El Gouna Film Festival: el oasis del cine árabe que conecta a Egipto con el mundo
Al lado del mar Rojo, a unos 25 kilómetros al norte de la ciudad egipcia de Hurghada, se levanta El Gouna, una ciudad moderna y ecológica concebida como destino turístico y, desde hace ocho años, como el epicentro del cine árabe contemporáneo.
Cada otoño, este enclave costero acoge al Festival de Cine de El Gouna (GFF), uno de los eventos cinematográficos más importantes del Medio Oriente y el Norte de África (MENA).
Creado en 2017 por el empresario egipcio Naguib Sawiris, el festival nació con la idea de tender puentes entre el cine árabe y la industria internacional, ofreciendo una plataforma de exhibición, encuentro y desarrollo para los nuevos talentos de la región.
En menos de una década, El Gouna ha pasado de ser una joya turística a convertirse en un faro cultural que combina glamour, reflexión y compromiso social.

La edición 2025: diversidad y compromiso
La octava edición del GFF, que se celebró del 10 al 17 de octubre de 2025, refuerza esa visión.
Este año, la Competencia de Largometrajes de Ficción reunió 13 películas de 25 países, encabezadas por Father Mother Sister Brother del estadounidense Jim Jarmusch, ganadora del León de Oro en Venecia, y la colombiana Un poeta de Simón Mesa Soto, premiada en Cannes y San Sebastián.
La Competencia Documental, por su parte, presentó 12 obras internacionales, entre ellas Below the clouds de Gianfranco Rosi y Orwell: 2+2=5 de Raoul Peck, junto a producciones árabes como Life After Siham de Namir Abdel Messeeh.
Además, la plataforma CineGouna Industry Hub sigue impulsando el talento emergente de la región, con 12 proyectos en desarrollo de Egipto, Túnez, Sudán y Líbano.
Este año, el Premio a la Trayectoria fue otorgado a la actriz egipcia Menna Shalaby, mientras que la estrella internacional Cate Blanchett figura entre las invitadas de honor.
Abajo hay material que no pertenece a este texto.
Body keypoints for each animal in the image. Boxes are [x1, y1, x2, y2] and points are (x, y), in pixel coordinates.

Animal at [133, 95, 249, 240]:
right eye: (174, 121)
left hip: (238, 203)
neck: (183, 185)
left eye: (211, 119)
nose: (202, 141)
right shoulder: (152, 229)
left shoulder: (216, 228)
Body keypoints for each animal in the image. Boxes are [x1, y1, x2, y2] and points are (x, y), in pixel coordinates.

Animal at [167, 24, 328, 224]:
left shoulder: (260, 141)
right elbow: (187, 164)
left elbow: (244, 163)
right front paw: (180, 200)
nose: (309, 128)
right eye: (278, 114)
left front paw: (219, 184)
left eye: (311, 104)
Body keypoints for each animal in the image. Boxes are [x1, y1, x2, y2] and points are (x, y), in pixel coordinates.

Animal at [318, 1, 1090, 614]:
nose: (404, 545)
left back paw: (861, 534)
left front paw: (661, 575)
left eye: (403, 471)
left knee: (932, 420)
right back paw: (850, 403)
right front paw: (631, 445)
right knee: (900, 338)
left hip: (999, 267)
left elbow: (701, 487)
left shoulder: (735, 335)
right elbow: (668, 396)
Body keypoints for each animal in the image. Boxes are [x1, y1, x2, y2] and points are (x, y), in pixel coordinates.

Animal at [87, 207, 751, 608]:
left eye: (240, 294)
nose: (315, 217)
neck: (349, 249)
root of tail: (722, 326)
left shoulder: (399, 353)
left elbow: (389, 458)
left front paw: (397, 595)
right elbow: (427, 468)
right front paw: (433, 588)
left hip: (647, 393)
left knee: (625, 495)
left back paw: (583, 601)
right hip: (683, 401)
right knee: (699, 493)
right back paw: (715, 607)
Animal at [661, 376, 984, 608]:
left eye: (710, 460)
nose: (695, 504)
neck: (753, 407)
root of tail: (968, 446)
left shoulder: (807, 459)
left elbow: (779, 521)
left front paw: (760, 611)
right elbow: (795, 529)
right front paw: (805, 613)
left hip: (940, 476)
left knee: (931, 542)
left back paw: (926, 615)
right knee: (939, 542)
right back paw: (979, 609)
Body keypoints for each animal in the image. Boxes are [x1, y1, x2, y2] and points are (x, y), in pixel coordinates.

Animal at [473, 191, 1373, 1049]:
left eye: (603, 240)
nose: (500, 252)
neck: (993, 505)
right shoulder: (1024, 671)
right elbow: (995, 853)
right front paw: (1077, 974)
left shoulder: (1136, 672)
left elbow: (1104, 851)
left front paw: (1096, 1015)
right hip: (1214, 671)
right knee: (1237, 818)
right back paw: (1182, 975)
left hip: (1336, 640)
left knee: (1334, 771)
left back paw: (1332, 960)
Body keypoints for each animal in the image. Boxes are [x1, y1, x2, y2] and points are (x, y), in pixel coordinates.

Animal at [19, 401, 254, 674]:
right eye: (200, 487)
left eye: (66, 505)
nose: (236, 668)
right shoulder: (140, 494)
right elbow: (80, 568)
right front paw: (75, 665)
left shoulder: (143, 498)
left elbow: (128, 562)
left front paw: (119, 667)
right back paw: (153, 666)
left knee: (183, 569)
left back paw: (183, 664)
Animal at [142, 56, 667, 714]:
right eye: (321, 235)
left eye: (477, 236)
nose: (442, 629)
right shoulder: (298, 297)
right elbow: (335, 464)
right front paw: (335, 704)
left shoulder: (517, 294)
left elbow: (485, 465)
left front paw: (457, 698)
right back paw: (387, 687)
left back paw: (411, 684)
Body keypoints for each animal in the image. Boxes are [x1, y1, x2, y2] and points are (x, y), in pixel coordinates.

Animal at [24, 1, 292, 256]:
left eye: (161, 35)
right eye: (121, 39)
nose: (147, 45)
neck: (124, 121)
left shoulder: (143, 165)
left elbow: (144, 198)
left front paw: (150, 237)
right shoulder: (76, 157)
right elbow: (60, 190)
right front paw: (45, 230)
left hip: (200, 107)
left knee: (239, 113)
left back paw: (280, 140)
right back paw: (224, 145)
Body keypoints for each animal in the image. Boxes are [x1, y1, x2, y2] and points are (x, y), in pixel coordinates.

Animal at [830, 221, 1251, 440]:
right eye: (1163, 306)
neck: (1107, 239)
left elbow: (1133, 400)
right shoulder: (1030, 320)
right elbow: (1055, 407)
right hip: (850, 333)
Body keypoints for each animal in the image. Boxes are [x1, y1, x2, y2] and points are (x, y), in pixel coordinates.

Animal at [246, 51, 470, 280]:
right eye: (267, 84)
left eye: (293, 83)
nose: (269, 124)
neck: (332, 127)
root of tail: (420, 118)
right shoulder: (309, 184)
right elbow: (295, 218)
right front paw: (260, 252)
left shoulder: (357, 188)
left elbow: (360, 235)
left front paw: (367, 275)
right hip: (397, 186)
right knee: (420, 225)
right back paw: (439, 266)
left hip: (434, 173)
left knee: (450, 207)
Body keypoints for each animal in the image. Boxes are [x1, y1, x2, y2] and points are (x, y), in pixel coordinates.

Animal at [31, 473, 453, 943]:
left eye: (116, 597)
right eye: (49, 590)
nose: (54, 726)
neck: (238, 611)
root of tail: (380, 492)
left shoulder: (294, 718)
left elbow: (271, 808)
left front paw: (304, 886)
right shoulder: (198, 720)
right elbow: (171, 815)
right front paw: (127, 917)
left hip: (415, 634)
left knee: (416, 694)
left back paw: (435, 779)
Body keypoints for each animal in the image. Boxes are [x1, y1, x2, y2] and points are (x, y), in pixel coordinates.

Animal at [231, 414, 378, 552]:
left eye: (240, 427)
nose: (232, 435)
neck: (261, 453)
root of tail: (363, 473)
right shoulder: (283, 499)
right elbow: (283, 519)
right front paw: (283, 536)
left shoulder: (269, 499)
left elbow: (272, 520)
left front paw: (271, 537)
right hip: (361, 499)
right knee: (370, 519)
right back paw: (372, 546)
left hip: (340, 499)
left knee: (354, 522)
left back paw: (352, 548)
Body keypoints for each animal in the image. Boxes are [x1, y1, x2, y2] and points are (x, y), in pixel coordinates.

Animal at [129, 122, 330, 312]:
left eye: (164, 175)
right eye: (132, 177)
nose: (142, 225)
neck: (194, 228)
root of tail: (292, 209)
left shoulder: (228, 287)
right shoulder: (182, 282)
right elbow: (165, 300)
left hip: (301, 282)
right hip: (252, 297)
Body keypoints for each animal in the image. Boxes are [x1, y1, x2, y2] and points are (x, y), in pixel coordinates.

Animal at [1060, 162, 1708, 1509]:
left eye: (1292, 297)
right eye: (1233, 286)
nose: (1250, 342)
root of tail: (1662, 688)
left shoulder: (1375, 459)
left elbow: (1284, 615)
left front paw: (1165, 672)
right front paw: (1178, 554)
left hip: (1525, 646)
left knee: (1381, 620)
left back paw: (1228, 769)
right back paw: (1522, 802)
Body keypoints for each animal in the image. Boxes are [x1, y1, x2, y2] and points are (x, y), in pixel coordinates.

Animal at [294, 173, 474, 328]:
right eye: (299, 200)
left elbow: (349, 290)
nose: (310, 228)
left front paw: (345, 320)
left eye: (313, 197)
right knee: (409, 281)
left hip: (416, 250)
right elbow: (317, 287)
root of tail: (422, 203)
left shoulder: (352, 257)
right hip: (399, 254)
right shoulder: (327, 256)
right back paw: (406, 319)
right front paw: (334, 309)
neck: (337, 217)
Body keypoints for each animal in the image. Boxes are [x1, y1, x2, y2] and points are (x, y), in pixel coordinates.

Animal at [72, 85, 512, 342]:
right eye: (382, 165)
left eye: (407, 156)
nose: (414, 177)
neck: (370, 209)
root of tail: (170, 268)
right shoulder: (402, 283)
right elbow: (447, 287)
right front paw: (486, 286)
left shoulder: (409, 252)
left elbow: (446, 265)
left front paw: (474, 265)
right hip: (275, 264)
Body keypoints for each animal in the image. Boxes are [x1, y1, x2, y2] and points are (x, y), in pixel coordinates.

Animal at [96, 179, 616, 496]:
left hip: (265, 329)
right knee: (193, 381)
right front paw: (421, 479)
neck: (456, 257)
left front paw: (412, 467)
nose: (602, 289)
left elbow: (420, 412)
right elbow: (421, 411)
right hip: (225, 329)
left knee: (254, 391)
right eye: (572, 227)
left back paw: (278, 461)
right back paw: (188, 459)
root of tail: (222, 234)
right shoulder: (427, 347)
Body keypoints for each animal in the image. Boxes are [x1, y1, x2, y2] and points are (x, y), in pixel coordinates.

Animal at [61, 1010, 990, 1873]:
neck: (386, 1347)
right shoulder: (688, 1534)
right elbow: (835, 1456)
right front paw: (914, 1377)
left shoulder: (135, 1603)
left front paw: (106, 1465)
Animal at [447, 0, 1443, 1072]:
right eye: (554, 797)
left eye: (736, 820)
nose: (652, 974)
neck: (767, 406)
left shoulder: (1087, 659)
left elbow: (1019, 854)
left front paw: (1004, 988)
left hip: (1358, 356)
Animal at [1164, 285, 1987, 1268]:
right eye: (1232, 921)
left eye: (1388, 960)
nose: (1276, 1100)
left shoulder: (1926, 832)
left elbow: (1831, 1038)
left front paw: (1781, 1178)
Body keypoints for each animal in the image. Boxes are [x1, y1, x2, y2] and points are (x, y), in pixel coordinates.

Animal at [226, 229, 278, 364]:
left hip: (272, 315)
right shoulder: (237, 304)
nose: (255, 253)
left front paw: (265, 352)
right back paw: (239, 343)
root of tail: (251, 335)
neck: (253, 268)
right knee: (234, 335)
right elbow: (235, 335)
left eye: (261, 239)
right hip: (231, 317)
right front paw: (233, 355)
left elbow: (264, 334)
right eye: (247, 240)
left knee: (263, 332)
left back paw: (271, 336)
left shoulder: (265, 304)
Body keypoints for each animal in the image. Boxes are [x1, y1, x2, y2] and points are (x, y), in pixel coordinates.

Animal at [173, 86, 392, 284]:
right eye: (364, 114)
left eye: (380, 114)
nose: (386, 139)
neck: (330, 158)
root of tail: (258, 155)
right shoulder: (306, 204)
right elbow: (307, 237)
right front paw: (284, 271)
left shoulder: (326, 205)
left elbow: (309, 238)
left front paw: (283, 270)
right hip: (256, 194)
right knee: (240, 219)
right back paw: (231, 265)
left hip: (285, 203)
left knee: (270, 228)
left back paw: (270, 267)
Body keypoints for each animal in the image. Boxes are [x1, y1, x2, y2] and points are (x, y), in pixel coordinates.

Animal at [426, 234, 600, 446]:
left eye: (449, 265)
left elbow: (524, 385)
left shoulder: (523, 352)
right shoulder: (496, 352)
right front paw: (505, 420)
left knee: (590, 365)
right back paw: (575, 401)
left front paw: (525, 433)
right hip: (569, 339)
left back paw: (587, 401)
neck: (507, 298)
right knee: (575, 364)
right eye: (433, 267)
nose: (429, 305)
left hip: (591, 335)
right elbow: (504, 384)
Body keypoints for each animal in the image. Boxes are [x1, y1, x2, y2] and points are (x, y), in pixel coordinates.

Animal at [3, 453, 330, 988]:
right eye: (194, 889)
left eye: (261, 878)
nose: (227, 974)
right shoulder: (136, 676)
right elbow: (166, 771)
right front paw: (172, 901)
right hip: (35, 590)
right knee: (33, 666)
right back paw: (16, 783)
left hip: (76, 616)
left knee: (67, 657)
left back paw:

Puente cultural entre Arabia, África y América Latina
El Gouna Film Festival se distingue por su visión transnacional: abre espacio a historias y estéticas del Sur Global, donde Latinoamérica y el mundo árabe encuentran afinidades temáticas y sociales.
La presencia de Un Poeta —una producción colombiana sobre la marginalidad y el arte— o de títulos egipcios y tunecinos que abordan las consecuencias del autoritarismo, subraya ese diálogo entre orillas.
En palabras de Marianne Khoury, directora artística del festival: “El cine narrativo nos permite entrar en el mundo del otro. En un tiempo de fronteras y rupturas, El Gouna busca ser un espacio donde la empatía sea nuestro idioma común”, dijo.

Un festival joven con prestigio internacional
Pese a su corta historia, el GFF ha logrado un prestigio equiparable al de otros certámenes regionales como el de Marrakech o el de Dubái, gracias a su cuidadosa curaduría y a la participación de figuras internacionales.
El evento atrae cada año a cineastas, productores y críticos de todo el mundo, consolidando a Egipto —país con una de las tradiciones cinematográficas más ricas del mundo árabe— como centro neurálgico del cine en la región.
El festival combina competencias de largometraje de ficción, documental y cortometraje, además de secciones fuera de concurso, homenajes y talleres de formación.
Su plataforma de industria, CineGouna Platform, apoya proyectos árabes en desarrollo o postproducción mediante asesorías y fondos, algo que lo ha convertido en un verdadero laboratorio de creación y coproducción internacional.
El Gouna: una sede hecha para el cine
La elección de El Gouna no es casual. Esta ciudad, diseñada en los años 90 sobre una franja de islas artificiales, fue concebida como un modelo de urbanismo sostenible y convivencia multicultural.
Sus canales, arquitectura abierta y paisajes desérticos proporcionan un entorno ideal para un festival que busca inspiración y conexión.
El aire cosmopolita del lugar favorece los encuentros entre artistas árabes, africanos y europeos, mientras que su infraestructura moderna —teatros, resorts, marinas y espacios al aire libre— permite vivir el cine como una experiencia compartida entre arte, turismo y comunidad.
El propio fundador del festival ha descrito a El Gouna como “un espacio para soñar”, una especie de oasis donde el diálogo cultural se vuelve posible.